2. De feiten.
Blijkens de gedingstukken staat als onbetwist, dan wel onvoldoende betwist, tussen partijen vast:
2.1 Belanghebbende, geboren .. september 19.., ongehuwd, drijft in het jaar 2000 een onderneming in de vorm van een eenmanszaak.
2.2 Op 14 juni 2002 is aan belanghebbende een aanmaning gestuurd voor het doen van de aangifte IB/PV voor het jaar 2000.
2.3 Op 22 november 2002 heeft de inspecteur ambtshalve een aanslag IB/PV voor het jaar 2000 naar een belastbare inkomen van ƒ 80.000, - aan belanghebbende opgelegd, alsmede een verzuimboete ten bedrage van ƒ 750, -. Het belastbaar inkomen van ƒ 80.000, - is ontleend aan het belastbare inkomen over het jaar 1999 van ƒ 74.700, -.

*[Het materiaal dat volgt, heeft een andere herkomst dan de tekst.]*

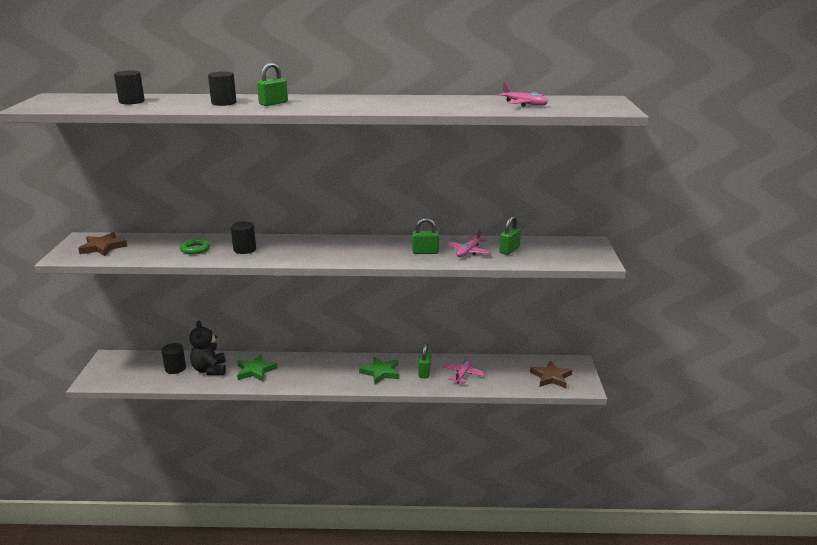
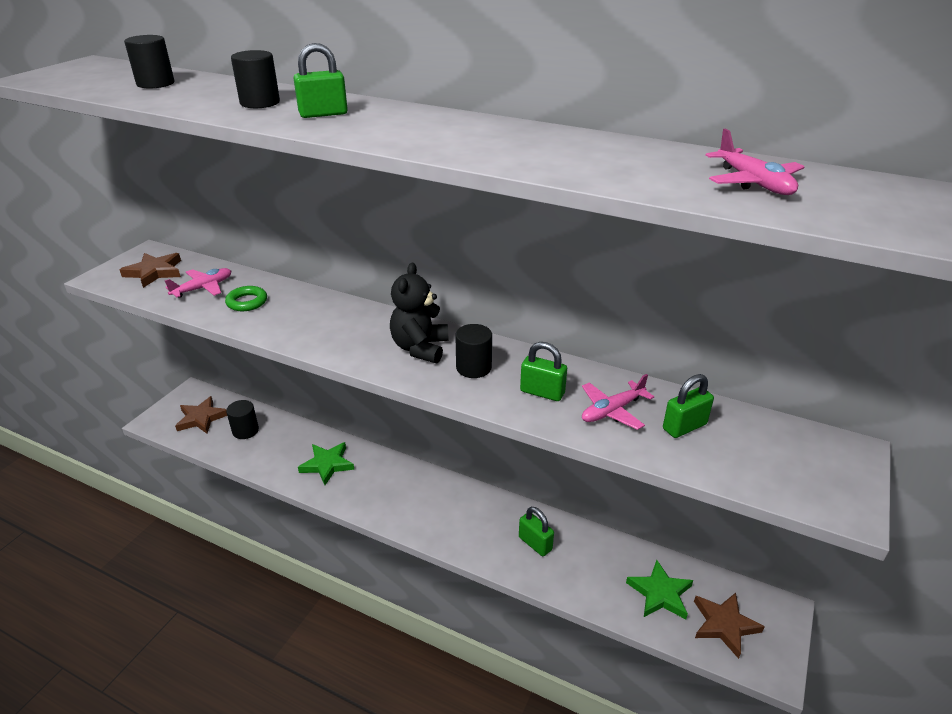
camera: 25 degrees right, 10 degrees up
(131, 370) = (201, 418): none -> brown star
(210, 370) = (279, 446): black teddy bear -> black teddy bear (420, 348)
(244, 249) = (303, 318): black cylinder -> black cylinder (473, 368)
(381, 372) = (476, 522): green star -> green star (660, 593)
(424, 372) = (535, 543): green padlock -> green padlock turned 75 degrees counterclockwise
(463, 374) = (588, 567): pink plane -> pink plane (203, 288)

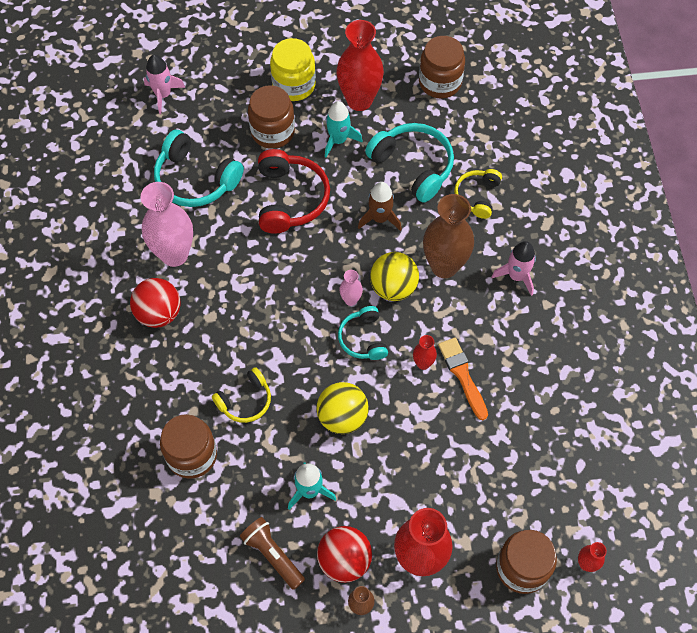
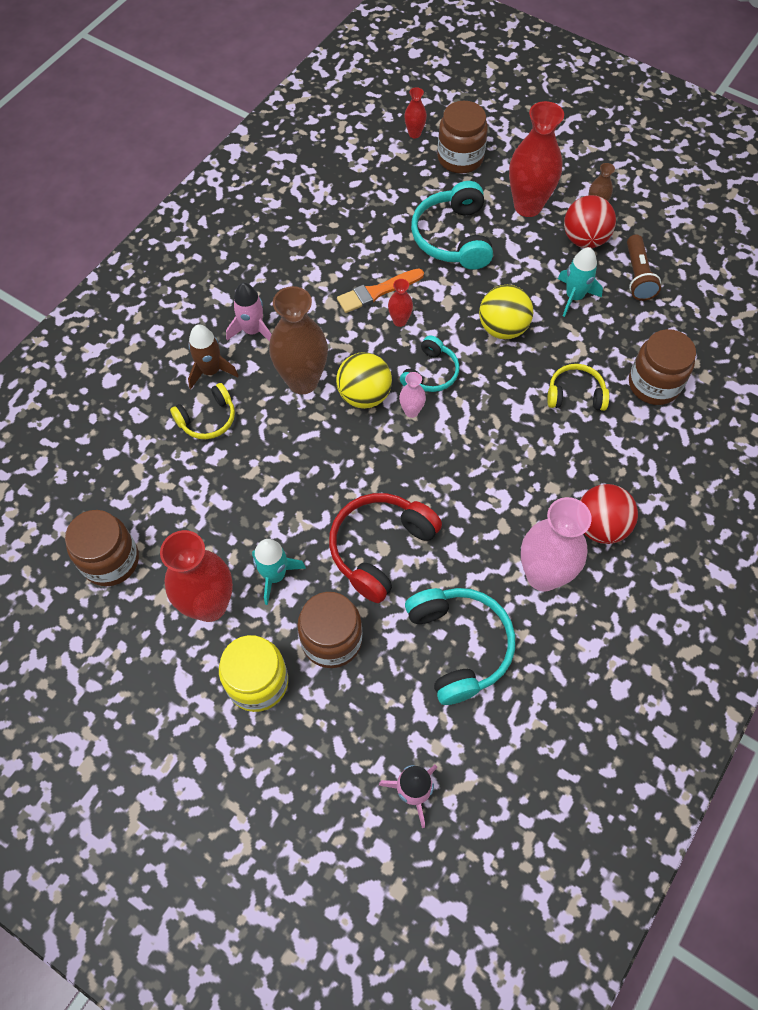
camera: 140 degrees left, 0 degrees up
(380, 218) = (315, 464): brown rocket -> brown rocket (211, 371)
(413, 166) = (232, 491): turquoise headphones -> turquoise headphones (453, 237)
(462, 375) = (377, 292): orange brush -> orange brush turned 45 degrees clockwise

2.4 Tegen de aanslag en de verzuimboete heeft de gemachtigde van belanghebbende op 30 december 2002 bezwaar gemaakt. In het bezwaarschrift is gesteld dat de aangifte IB/PV voor het jaar 2000 tijdig is ingediend en dat de winst uit onderneming ƒ 53.636, - bedraagt. In een telefonisch contact met de inspecteur op 28 februari 2003 heeft de gemachtigde toegezegd een kopie van de aangifte IB/PV 2000 toe te sturen.

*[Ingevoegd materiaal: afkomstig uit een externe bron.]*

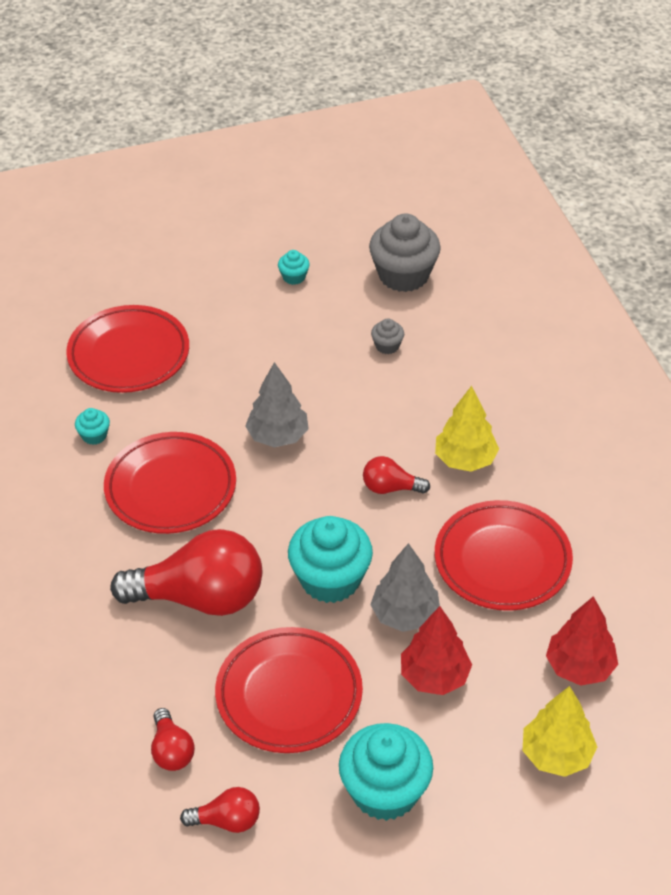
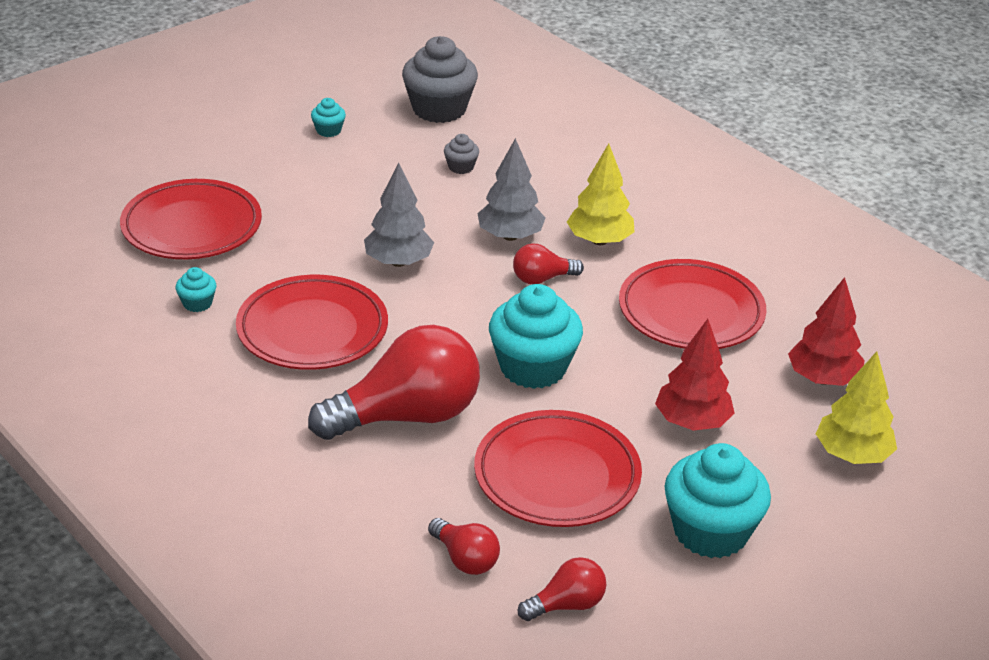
camera: 25 degrees left, 10 degrees down
(405, 615) = (628, 379): grey tree -> grey tree (510, 236)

2.5 Op 14 maart 2003 doet de inspecteur, nu schriftelijk, een herhaald verzoek aan de gemachtigde. Opnieuw is verzocht een kopie van de aangifte IB/PV voor het jaar 2000 op te sturen. De gemachtigde heeft daarop gereageerd bij brief van 26 maart 2003, waarin hij voor het aanleveren van de gevraagde bescheiden uitstel heeft verzocht tot 1 mei 2003. Blijkens de brief d.d. 6 mei 2003 van de inspecteur is dit uitstel verleend, maar zijn de gevraagde stukken niet voor 1 mei 2003 bij de inspectie ingekomen. In de brief van 6 mei 2003 krijgt de gemachtigde opnieuw een termijn daarvoor, aflopend op 21 mei 2003.

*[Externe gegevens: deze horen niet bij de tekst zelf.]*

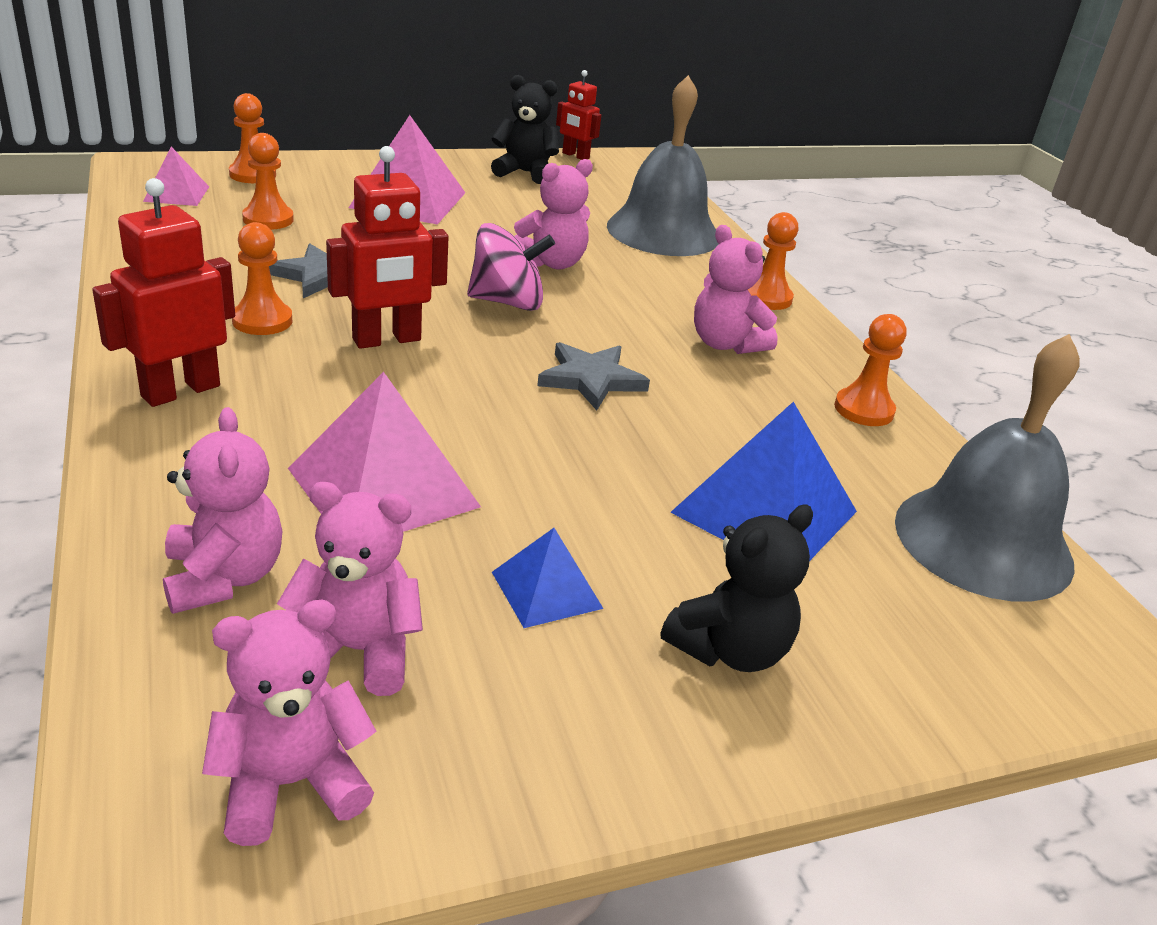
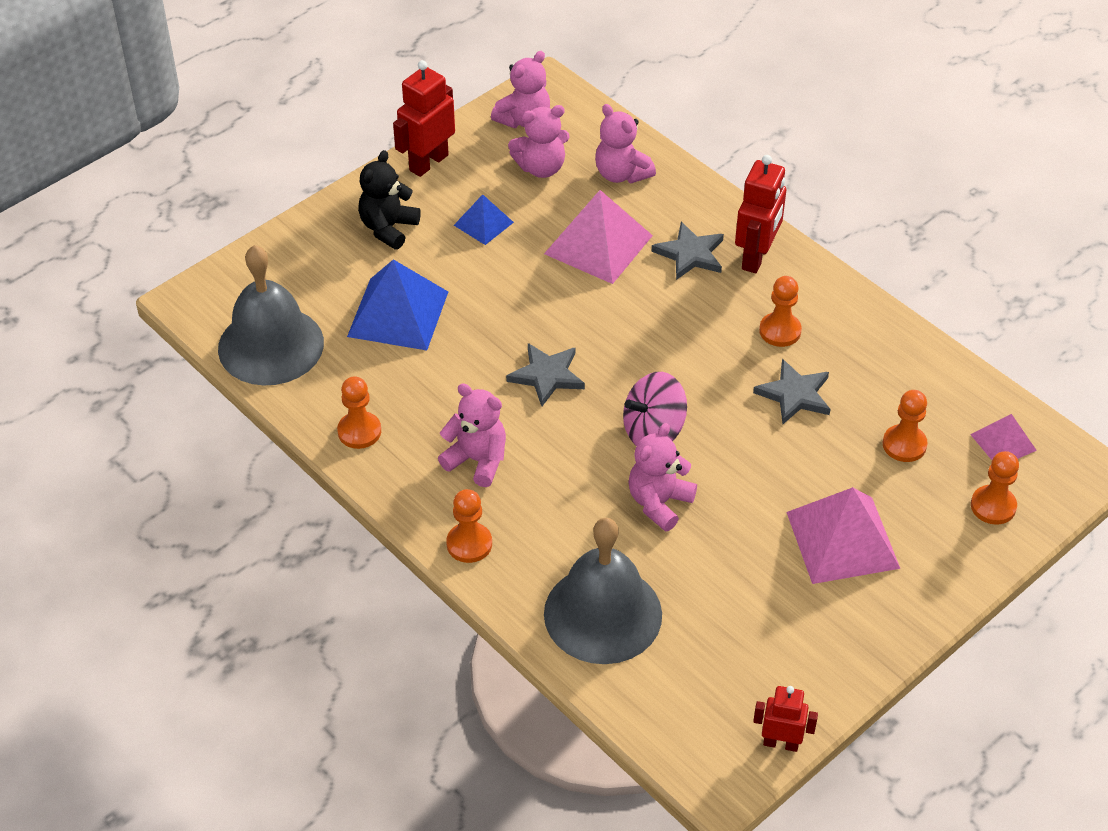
camera: 160 degrees right, 15 degrees up
(264, 426) = (690, 254): none -> grey star
(387, 340) = (693, 350): red robot -> red robot (428, 162)
(525, 173) = (796, 663): black teddy bear -> none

2.6 De inspecteur heeft op 23 mei 2003 uitspraak gedaan op het bezwaar. In de bestreden uitspraak heeft hij aangegeven tot op de dag van 23 mei 2003 geen aangifte IB/PV voor het jaar 2000 van belanghebbende te hebben ontvangen.
2.7 Tegen de uitspraak heeft de gemachtigde beroep ingesteld. Als bijlagen heeft de gemachtigde tweemaal, te weten op 22 juli 2003 en op 10 september 2003, de aangifte IB/PV 2000 en de jaarstukken van dat jaar aan het hof gestuurd. In beide motiveringen van het beroep, ingekomen op 22 juli 2003 en op 10 september 2003 stelt de gemachtigde van belanghebbende op 10 mei 2003 de gevraagde bescheiden aan de inspecteur te hebben gestuurd.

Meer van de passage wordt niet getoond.